Extracted entries START
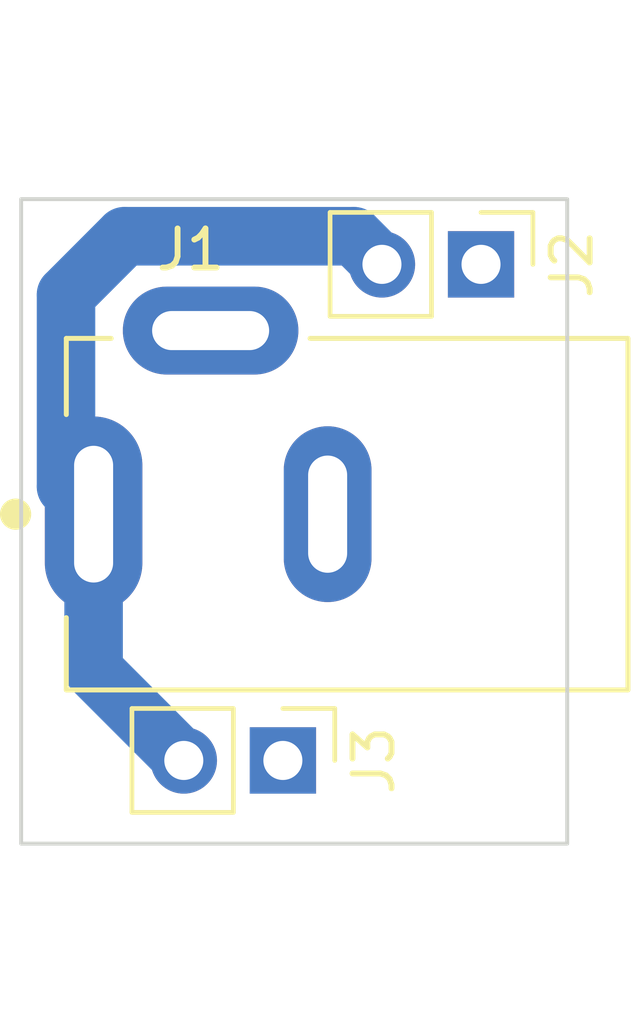
<source format=kicad_pcb>
(kicad_pcb (version 20211014) (generator pcbnew)

  (general
    (thickness 1.6)
  )

  (paper "A4")
  (layers
    (0 "F.Cu" signal)
    (31 "B.Cu" signal)
    (32 "B.Adhes" user "B.Adhesive")
    (33 "F.Adhes" user "F.Adhesive")
    (34 "B.Paste" user)
    (35 "F.Paste" user)
    (36 "B.SilkS" user "B.Silkscreen")
    (37 "F.SilkS" user "F.Silkscreen")
    (38 "B.Mask" user)
    (39 "F.Mask" user)
    (40 "Dwgs.User" user "User.Drawings")
    (41 "Cmts.User" user "User.Comments")
    (42 "Eco1.User" user "User.Eco1")
    (43 "Eco2.User" user "User.Eco2")
    (44 "Edge.Cuts" user)
    (45 "Margin" user)
    (46 "B.CrtYd" user "B.Courtyard")
    (47 "F.CrtYd" user "F.Courtyard")
    (48 "B.Fab" user)
    (49 "F.Fab" user)
    (50 "User.1" user)
    (51 "User.2" user)
    (52 "User.3" user)
    (53 "User.4" user)
    (54 "User.5" user)
    (55 "User.6" user)
    (56 "User.7" user)
    (57 "User.8" user)
    (58 "User.9" user)
  )

  (setup
    (stackup
      (layer "F.SilkS" (type "Top Silk Screen"))
      (layer "F.Paste" (type "Top Solder Paste"))
      (layer "F.Mask" (type "Top Solder Mask") (thickness 0.01))
      (layer "F.Cu" (type "copper") (thickness 0.035))
      (layer "dielectric 1" (type "core") (thickness 1.51) (material "FR4") (epsilon_r 4.5) (loss_tangent 0.02))
      (layer "B.Cu" (type "copper") (thickness 0.035))
      (layer "B.Mask" (type "Bottom Solder Mask") (thickness 0.01))
      (layer "B.Paste" (type "Bottom Solder Paste"))
      (layer "B.SilkS" (type "Bottom Silk Screen"))
      (copper_finish "None")
      (dielectric_constraints no)
    )
    (pad_to_mask_clearance 0)
    (pcbplotparams
      (layerselection 0x00010fc_ffffffff)
      (disableapertmacros false)
      (usegerberextensions false)
      (usegerberattributes true)
      (usegerberadvancedattributes true)
      (creategerberjobfile true)
      (svguseinch false)
      (svgprecision 6)
      (excludeedgelayer true)
      (plotframeref false)
      (viasonmask false)
      (mode 1)
      (useauxorigin false)
      (hpglpennumber 1)
      (hpglpenspeed 20)
      (hpglpendiameter 15.000000)
      (dxfpolygonmode true)
      (dxfimperialunits true)
      (dxfusepcbnewfont true)
      (psnegative false)
      (psa4output false)
      (plotreference true)
      (plotvalue true)
      (plotinvisibletext false)
      (sketchpadsonfab false)
      (subtractmaskfromsilk false)
      (outputformat 1)
      (mirror false)
      (drillshape 1)
      (scaleselection 1)
      (outputdirectory "")
    )
  )

  (net 0 "")
  (net 1 "VDC")
  (net 2 "GND")

  (footprint "footprints:CUI_PJ-002B" (layer "F.Cu") (at 119.6075 64.815))

  (footprint "Connector_PinHeader_2.54mm:PinHeader_1x02_P2.54mm_Vertical" (layer "F.Cu") (at 129.54 58.42 -90))

  (footprint "Connector_PinHeader_2.54mm:PinHeader_1x02_P2.54mm_Vertical" (layer "F.Cu") (at 124.46 71.12 -90))

  (gr_rect (start 117.75 56.75) (end 131.75 73.25) (layer "Edge.Cuts") (width 0.1) (fill none) (tstamp 934a6ee6-4192-4fb4-ab92-4d73738ed198))

  (segment (start 119.6075 68.8075) (end 121.92 71.12) (width 1.5) (layer "B.Cu") (net 1) (tstamp 0877dd99-fdc7-4d13-9b48-56956bc76969))
  (segment (start 118.9 59.2) (end 118.9 64.1075) (width 1.5) (layer "B.Cu") (net 1) (tstamp 3eb7fe0b-adbb-4140-9751-0d32fc6f8637))
  (segment (start 118.9 64.1075) (end 119.6075 64.815) (width 1.5) (layer "B.Cu") (net 1) (tstamp 5f5af2c1-fff5-4f3a-abf5-a5ea3bf7a931))
  (segment (start 119.6075 64.815) (end 119.6075 68.8075) (width 1.5) (layer "B.Cu") (net 1) (tstamp 8159a4c7-272a-4595-af2c-18a22882e0c2))
  (segment (start 120.4 57.7) (end 118.9 59.2) (width 1.5) (layer "B.Cu") (net 1) (tstamp d08cc37e-72c5-4d9a-bdbf-d5e3638e04b9))
  (segment (start 127 58.42) (end 126.28 57.7) (width 1.5) (layer "B.Cu") (net 1) (tstamp f17908c5-7e90-48ca-bf86-cc3a3c88f30e))
  (segment (start 126.28 57.7) (end 120.4 57.7) (width 1.5) (layer "B.Cu") (net 1) (tstamp f4a10e26-9650-4de6-b88d-879c50de1013))

  (zone (net 2) (net_name "GND") (layer "B.Cu") (tstamp 9d3d4eea-b7ae-4826-ba17-3a5ebd3c86aa) (hatch edge 0.508)
    (connect_pads (clearance 0.508))
    (min_thickness 0.254) (filled_areas_thickness no)
    (fill (thermal_gap 0.508) (thermal_bridge_width 0.508))
    (polygon
      (pts
        (xy 131.75 73.25)
        (xy 117.75 73.25)
        (xy 117.75 56.75)
        (xy 131.75 56.75)
      )
    )
  )
)

</source>
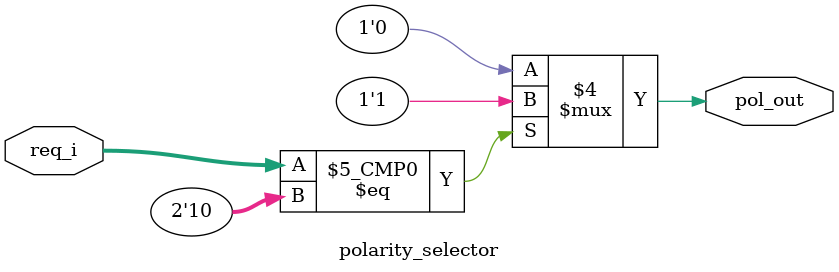
<source format=sv>
module polarity_selector (
    input logic [1:0] req_i,     // 2-bit input request signal (req_i)
    output logic pol_out         // Output signal (polarity_o) representing the selected polarity
);

    // Always block, sensitivity list includes all signals used in the block
    always_comb 
	  begin
        case(req_i)
		    2'b10 : pol_out = 1'b1;
			 2'b01 : pol_out = 1'b0;
		    default : pol_out = 1'b0;
        endcase
	  end	 
endmodule
</source>
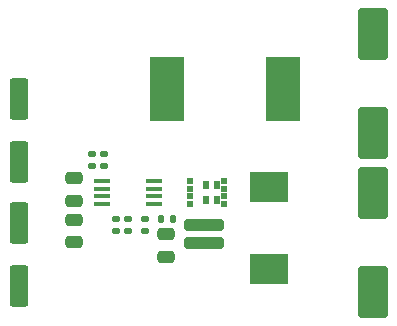
<source format=gbr>
%TF.GenerationSoftware,KiCad,Pcbnew,7.0.8*%
%TF.CreationDate,2023-10-17T18:42:51+11:00*%
%TF.ProjectId,bstconv,62737463-6f6e-4762-9e6b-696361645f70,rev?*%
%TF.SameCoordinates,Original*%
%TF.FileFunction,Paste,Top*%
%TF.FilePolarity,Positive*%
%FSLAX46Y46*%
G04 Gerber Fmt 4.6, Leading zero omitted, Abs format (unit mm)*
G04 Created by KiCad (PCBNEW 7.0.8) date 2023-10-17 18:42:51*
%MOMM*%
%LPD*%
G01*
G04 APERTURE LIST*
G04 Aperture macros list*
%AMRoundRect*
0 Rectangle with rounded corners*
0 $1 Rounding radius*
0 $2 $3 $4 $5 $6 $7 $8 $9 X,Y pos of 4 corners*
0 Add a 4 corners polygon primitive as box body*
4,1,4,$2,$3,$4,$5,$6,$7,$8,$9,$2,$3,0*
0 Add four circle primitives for the rounded corners*
1,1,$1+$1,$2,$3*
1,1,$1+$1,$4,$5*
1,1,$1+$1,$6,$7*
1,1,$1+$1,$8,$9*
0 Add four rect primitives between the rounded corners*
20,1,$1+$1,$2,$3,$4,$5,0*
20,1,$1+$1,$4,$5,$6,$7,0*
20,1,$1+$1,$6,$7,$8,$9,0*
20,1,$1+$1,$8,$9,$2,$3,0*%
G04 Aperture macros list end*
%ADD10RoundRect,0.135000X-0.185000X0.135000X-0.185000X-0.135000X0.185000X-0.135000X0.185000X0.135000X0*%
%ADD11R,1.450000X0.450000*%
%ADD12RoundRect,0.250000X-0.475000X0.250000X-0.475000X-0.250000X0.475000X-0.250000X0.475000X0.250000X0*%
%ADD13R,2.900000X5.400000*%
%ADD14RoundRect,0.135000X0.185000X-0.135000X0.185000X0.135000X-0.185000X0.135000X-0.185000X-0.135000X0*%
%ADD15RoundRect,0.250000X-0.550000X1.500000X-0.550000X-1.500000X0.550000X-1.500000X0.550000X1.500000X0*%
%ADD16R,0.570000X0.738000*%
%ADD17R,0.630000X0.505000*%
%ADD18R,0.630000X0.500000*%
%ADD19RoundRect,0.250000X1.450000X-0.250000X1.450000X0.250000X-1.450000X0.250000X-1.450000X-0.250000X0*%
%ADD20RoundRect,0.135000X-0.135000X-0.185000X0.135000X-0.185000X0.135000X0.185000X-0.135000X0.185000X0*%
%ADD21RoundRect,0.250000X1.000000X-1.950000X1.000000X1.950000X-1.000000X1.950000X-1.000000X-1.950000X0*%
%ADD22R,3.300000X2.500000*%
%ADD23RoundRect,0.140000X-0.170000X0.140000X-0.170000X-0.140000X0.170000X-0.140000X0.170000X0.140000X0*%
%ADD24RoundRect,0.250000X-1.000000X1.950000X-1.000000X-1.950000X1.000000X-1.950000X1.000000X1.950000X0*%
G04 APERTURE END LIST*
D10*
%TO.C,R1*%
X144750000Y-152240000D03*
X144750000Y-153260000D03*
%TD*%
D11*
%TO.C,U1*%
X141050000Y-149025000D03*
X141050000Y-149675000D03*
X141050000Y-150325000D03*
X141050000Y-150975000D03*
X145450000Y-150975000D03*
X145450000Y-150325000D03*
X145450000Y-149675000D03*
X145450000Y-149025000D03*
%TD*%
D12*
%TO.C,C4*%
X138750000Y-148800000D03*
X138750000Y-150700000D03*
%TD*%
D13*
%TO.C,L1*%
X146550000Y-141250000D03*
X156450000Y-141250000D03*
%TD*%
D14*
%TO.C,R2*%
X141250000Y-147760000D03*
X141250000Y-146740000D03*
%TD*%
D15*
%TO.C,C1*%
X134050000Y-152550000D03*
X134050000Y-157950000D03*
%TD*%
D10*
%TO.C,R3*%
X142250000Y-152240000D03*
X142250000Y-153260000D03*
%TD*%
D16*
%TO.C,Q1*%
X149910000Y-149390000D03*
X149910000Y-150610000D03*
X150860000Y-149390000D03*
X150860000Y-150610000D03*
D17*
X151440000Y-149027500D03*
D18*
X151440000Y-149670000D03*
X151440000Y-150330000D03*
D17*
X151440000Y-150972500D03*
D18*
X148560000Y-149030000D03*
X148560000Y-149670000D03*
X148560000Y-150330000D03*
X148560000Y-150970000D03*
%TD*%
D19*
%TO.C,R6*%
X149750000Y-154250000D03*
X149750000Y-152750000D03*
%TD*%
D20*
%TO.C,R5*%
X146090000Y-152250000D03*
X147110000Y-152250000D03*
%TD*%
D10*
%TO.C,R4*%
X143250000Y-152240000D03*
X143250000Y-153260000D03*
%TD*%
D21*
%TO.C,C7*%
X164000000Y-144950000D03*
X164000000Y-136550000D03*
%TD*%
D22*
%TO.C,D1*%
X155260000Y-149550000D03*
X155250000Y-156450000D03*
%TD*%
D12*
%TO.C,C3*%
X138750000Y-152300000D03*
X138750000Y-154200000D03*
%TD*%
%TO.C,C6*%
X146500000Y-153550000D03*
X146500000Y-155450000D03*
%TD*%
D23*
%TO.C,C5*%
X140250000Y-146770000D03*
X140250000Y-147730000D03*
%TD*%
D15*
%TO.C,C2*%
X134050000Y-142050000D03*
X134050000Y-147450000D03*
%TD*%
D24*
%TO.C,C8*%
X164000000Y-150050000D03*
X164000000Y-158450000D03*
%TD*%
M02*

</source>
Extracted entries END
→ **Your task**
From the records above, give again exactly the lines running from the line with "(hpglpendiameter 15.000000)" to the line with "(segment (start 118.9 64.1075)", inclusive.

→ **Response**
      (hpglpendiameter 15.000000)
      (dxfpolygonmode true)
      (dxfimperialunits true)
      (dxfusepcbnewfont true)
      (psnegative false)
      (psa4output false)
      (plotreference true)
      (plotvalue true)
      (plotinvisibletext false)
      (sketchpadsonfab false)
      (subtractmaskfromsilk false)
      (outputformat 1)
      (mirror false)
      (drillshape 1)
      (scaleselection 1)
      (outputdirectory "")
    )
  )

  (net 0 "")
  (net 1 "VDC")
  (net 2 "GND")

  (footprint "footprints:CUI_PJ-002B" (layer "F.Cu") (at 119.6075 64.815))

  (footprint "Connector_PinHeader_2.54mm:PinHeader_1x02_P2.54mm_Vertical" (layer "F.Cu") (at 129.54 58.42 -90))

  (footprint "Connector_PinHeader_2.54mm:PinHeader_1x02_P2.54mm_Vertical" (layer "F.Cu") (at 124.46 71.12 -90))

  (gr_rect (start 117.75 56.75) (end 131.75 73.25) (layer "Edge.Cuts") (width 0.1) (fill none) (tstamp 934a6ee6-4192-4fb4-ab92-4d73738ed198))

  (segment (start 119.6075 68.8075) (end 121.92 71.12) (width 1.5) (layer "B.Cu") (net 1) (tstamp 0877dd99-fdc7-4d13-9b48-56956bc76969))
  (segment (start 118.9 59.2) (end 118.9 64.1075) (width 1.5) (layer "B.Cu") (net 1) (tstamp 3eb7fe0b-adbb-4140-9751-0d32fc6f8637))
  (segment (start 118.9 64.1075) (end 119.6075 64.815) (width 1.5) (layer "B.Cu") (net 1) (tstamp 5f5af2c1-fff5-4f3a-abf5-a5ea3bf7a931))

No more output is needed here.